SIENA/MILAN (Reuters) - Italian prosecutors probing Monte dei Paschi’s 2007 acquisition of a smaller rival are investigating U.S. investment bank JP Morgan over an alleged crime committed by one of its employees, according to a prosecutors’ document.
The document, seen by Reuters, said the alleged crime was the obstruction of Italian regulators by an unknown JP Morgan employee relating to a 1 billion euro ($1.3 billion) hybrid financial instrument used to partly fund Monte dei Paschi’s purchase of Antonveneta.
JP Morgan denied any wrongdoing and said it would defend itself vigorously. “We believe that JP Morgan and its employees acted correctly at all times,” it said in an emailed statement.

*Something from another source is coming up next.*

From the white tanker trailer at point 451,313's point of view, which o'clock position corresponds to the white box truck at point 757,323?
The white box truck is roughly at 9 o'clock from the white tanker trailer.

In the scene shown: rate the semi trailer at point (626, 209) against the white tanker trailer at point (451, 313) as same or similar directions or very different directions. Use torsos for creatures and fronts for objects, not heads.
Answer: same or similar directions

Monte dei Paschi is also under investigation in the probe for a range of alleged crimes including market manipulation and making false statements to the market, as are its former chairman Giuseppe Mussari, its former director general Antonio Vigni and seven other former bank employees.
Under Italy’s 231 law, a company can be held responsible if it is deemed that it failed to prevent, or attempted to prevent, a crime by an employee that benefited the company.

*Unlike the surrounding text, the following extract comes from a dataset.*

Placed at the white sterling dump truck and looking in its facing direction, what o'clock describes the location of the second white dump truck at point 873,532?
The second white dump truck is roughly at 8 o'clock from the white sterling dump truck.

In the document, Italian prosecutors allege the JP Morgan employee failed to inform the Bank of Italy of a deal which they say violated requirements set by the central bank over the hybrid instrument, known as FRESH 2008.

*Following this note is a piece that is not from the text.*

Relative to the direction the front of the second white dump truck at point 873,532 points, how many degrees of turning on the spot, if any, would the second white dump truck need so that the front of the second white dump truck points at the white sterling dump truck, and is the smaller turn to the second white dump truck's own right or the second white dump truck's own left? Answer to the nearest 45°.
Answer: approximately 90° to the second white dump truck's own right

They allege the unknown employee had “a representative, administrative and management role” at the U.S. bank.
The document, which wraps up a preliminary investigation started in October 2011 and was sent to all the parties involved, says the alleged crime was committed “in the interest and to the benefit of JP Morgan”.
The FRESH 2008 instruments in question were essentially notes convertible into Monte dei Paschi’s shares that JP Morgan sold to a number of investors.
The prosecutors allege that Monte dei Paschi struck a so-called indemnity agreement with JP Morgan which protected the U.S. bank from potential losses related to FRESH 2008.
JP Morgan said it never benefited from the indemnity, which it said “only existed for a matter of days.”
“No claim was ever made under this indemnity ... either for the benefit of JP Morgan or any of its employees,” it said.
The FRESH notes were issued as part of a deal under which JP Morgan underwrote a 950 million euro capital increase in Monte dei Paschi to help the Italian bank fund the acquisition of Antonveneta from Spain’s Santander. The acquisition was announced in November 2007 and completed in May 2008.
Prosecutors allege the deal hid the real risks faced by Monte dei Paschi, which was already stretched and struggling to afford the 9 billion euro price tag for Antonveneta.
They also allege the indemnity agreement violated requirements set by the Bank of Italy by making FRESH 2008 work like a bond rather than an hybrid equity instrument.
Monte dei Paschi needed to show the Bank of Italy that it had sufficient equity capital in place to win approval for Antonveneta takeover.
Based on the information officially received from the bank, the regulator allowed Monte dei Paschi to calculate those notes as core Tier 1 capital, a measure of a bank’s financial strength which is closely monitored by regulators, boosting its capital base and allowing it to demonstrate its finances were solid enough to absorb the Antonveneta deal.
The central bank had initially raised objections about the FRESH operation, saying in its original form its was too similar to a bond, and demanded changes to ensure that if Monte dei Paschi made no profit, it would have no financial obligations towards JP Morgan or the investors in FRESH 2008.
However, prosecutors allege the secret indemnity agreements violated that requirement, putting the financial burden of the operation squarely on Monte dei Paschi.
The Monte dei Paschi probe widened this year to loss-making derivative contracts carried out by its previous management. The lender received a 4 billion euros state bailout in February.